┌─ Exercise data

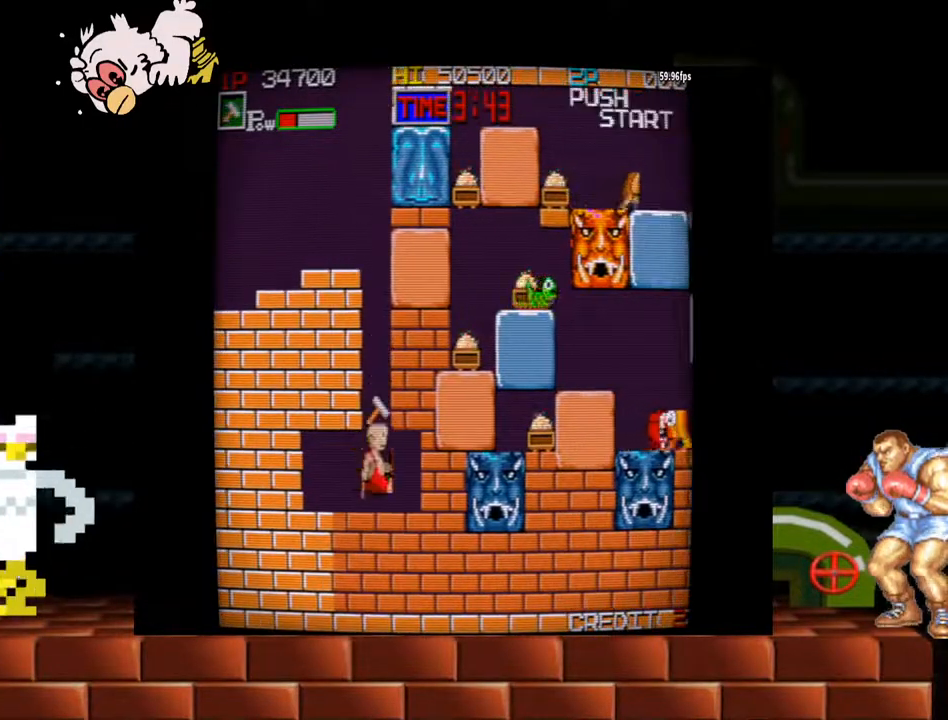
{"buttons": [], "left_stick": "center", "events": [[233, "left_stick", "left"], [400, "left_stick", "center"]]}
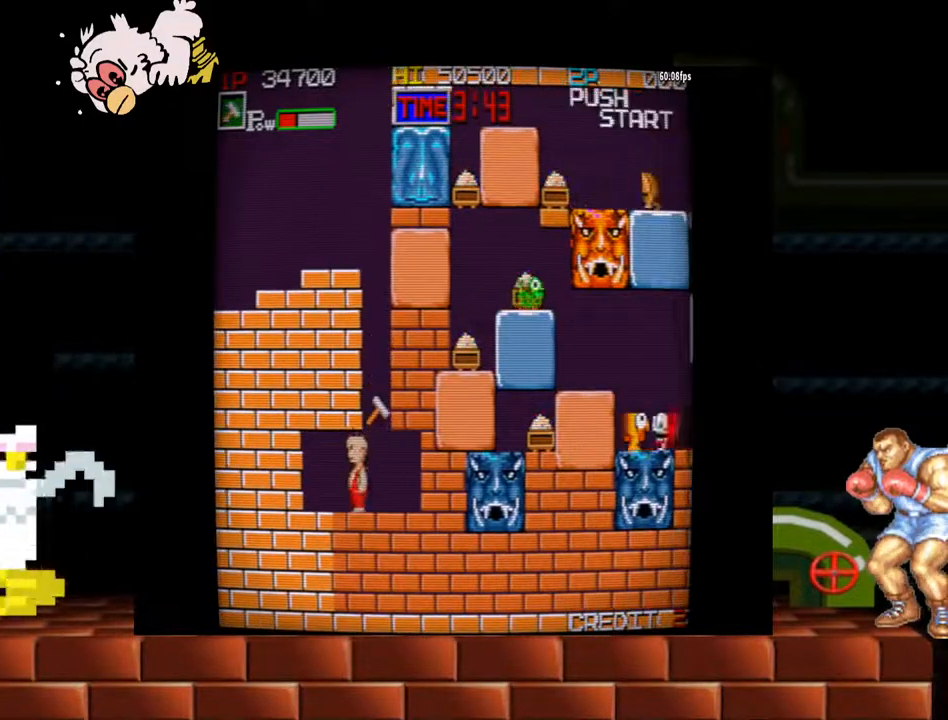
{"buttons": [], "left_stick": "left", "events": [[33, "left_stick", "left"], [167, "B", "down"], [300, "B", "up"]]}
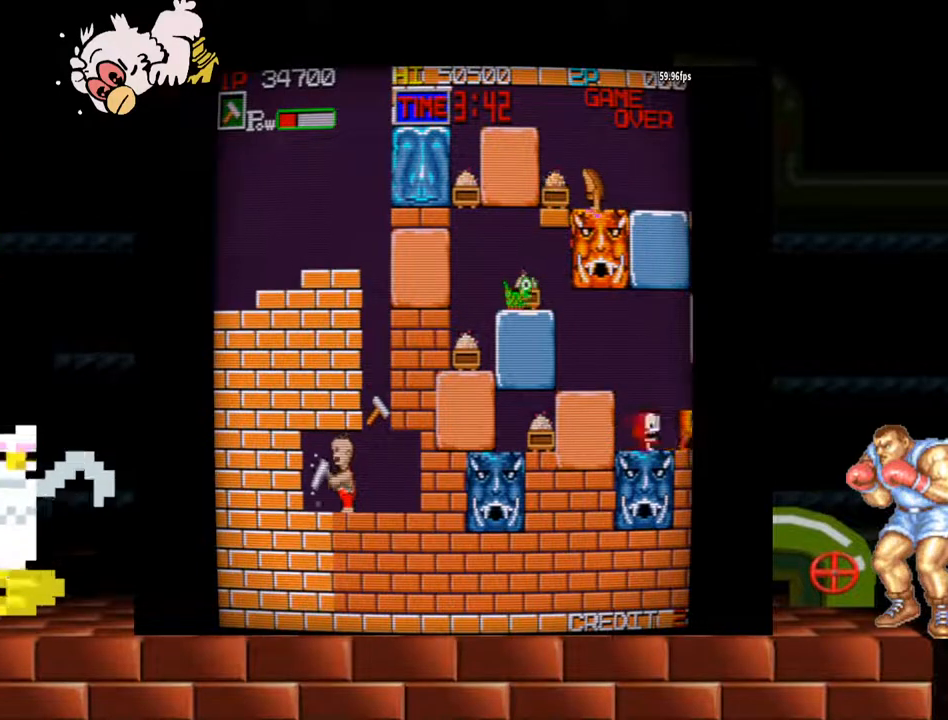
{"buttons": [], "left_stick": "right", "events": [[33, "left_stick", "center"], [100, "left_stick", "right"]]}
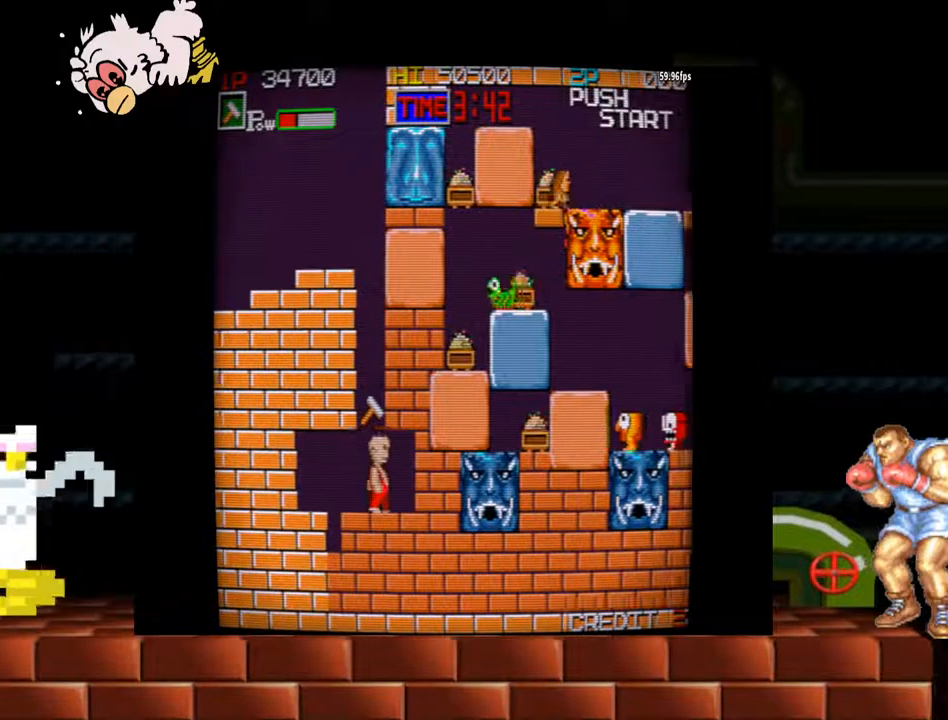
{"buttons": [], "left_stick": "center", "events": [[267, "left_stick", "center"]]}
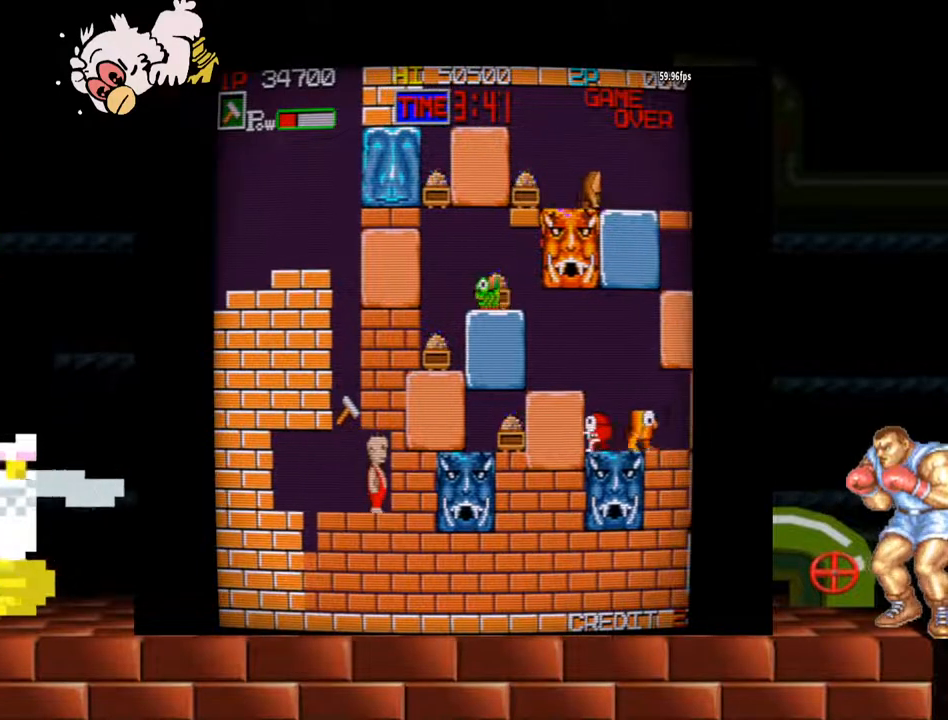
{"buttons": ["Y"], "left_stick": "center", "events": [[233, "Y", "down"], [400, "Y", "up"], [467, "Y", "down"]]}
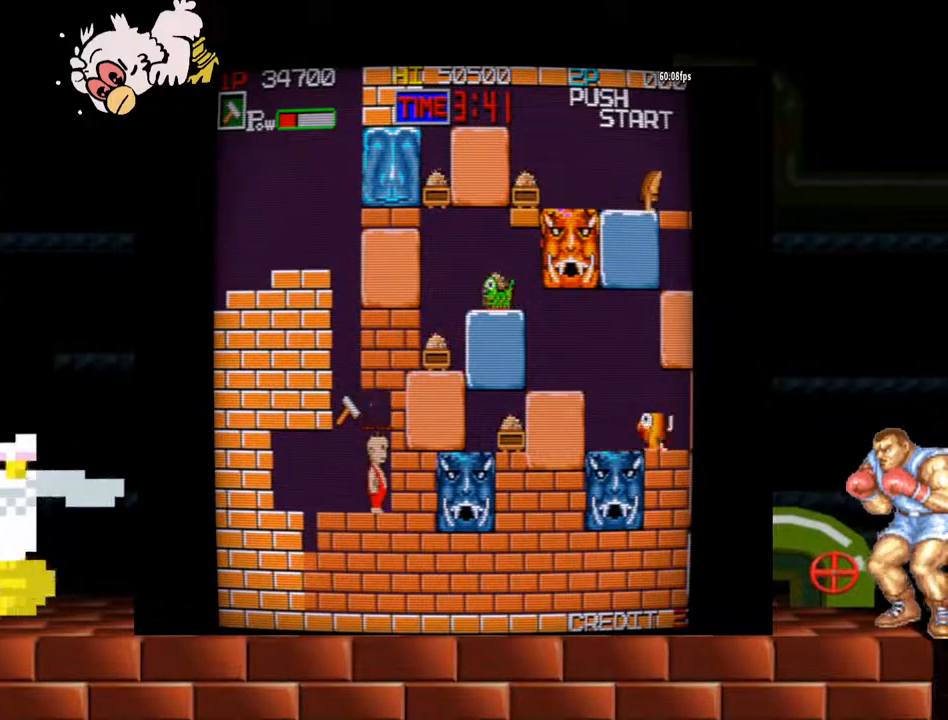
{"buttons": ["Y"], "left_stick": "center", "events": [[133, "Y", "up"], [433, "Y", "down"]]}
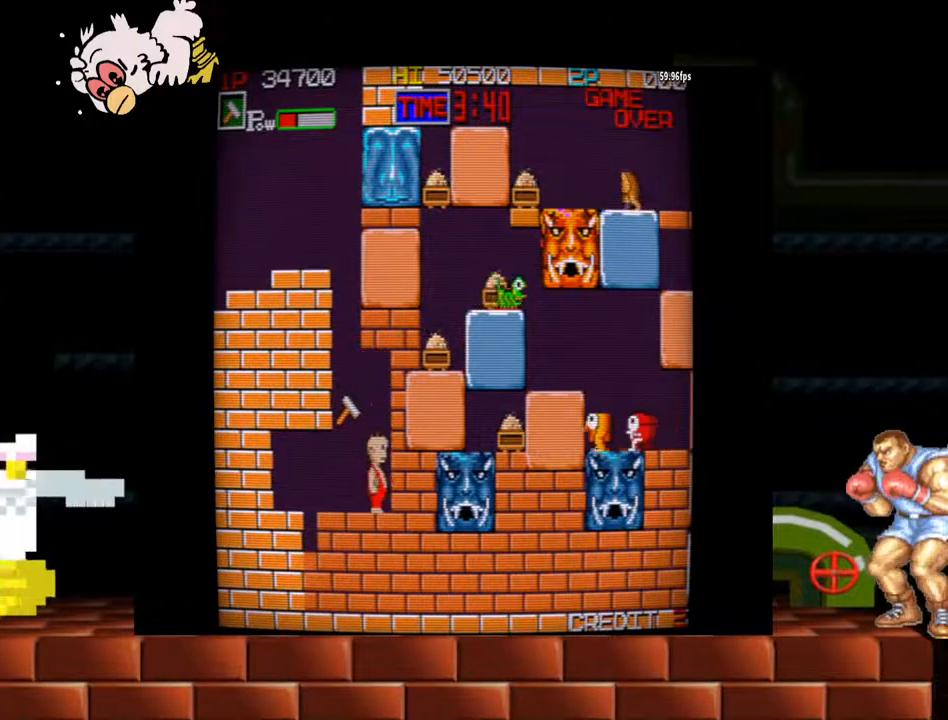
{"buttons": ["Y"], "left_stick": "center", "events": [[200, "Y", "up"], [433, "Y", "down"]]}
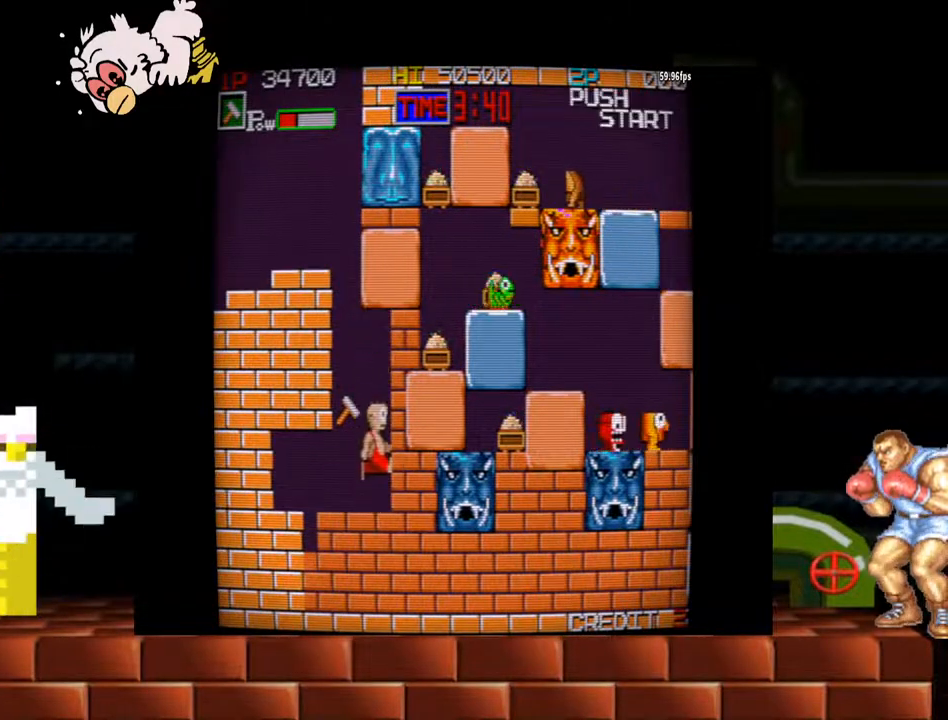
{"buttons": [], "left_stick": "center", "events": [[67, "B", "down"], [100, "Y", "up"], [267, "B", "up"]]}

└─

Description of the task =
Return the records exactly as they stand, and drop every picture.

Completed task =
{"buttons": [], "left_stick": "center", "events": [[233, "left_stick", "left"], [400, "left_stick", "center"]]}
{"buttons": [], "left_stick": "left", "events": [[33, "left_stick", "left"], [167, "B", "down"], [300, "B", "up"]]}
{"buttons": [], "left_stick": "right", "events": [[33, "left_stick", "center"], [100, "left_stick", "right"]]}
{"buttons": [], "left_stick": "center", "events": [[267, "left_stick", "center"]]}
{"buttons": ["Y"], "left_stick": "center", "events": [[233, "Y", "down"], [400, "Y", "up"], [467, "Y", "down"]]}
{"buttons": ["Y"], "left_stick": "center", "events": [[133, "Y", "up"], [433, "Y", "down"]]}
{"buttons": ["Y"], "left_stick": "center", "events": [[200, "Y", "up"], [433, "Y", "down"]]}
{"buttons": [], "left_stick": "center", "events": [[67, "B", "down"], [100, "Y", "up"], [267, "B", "up"]]}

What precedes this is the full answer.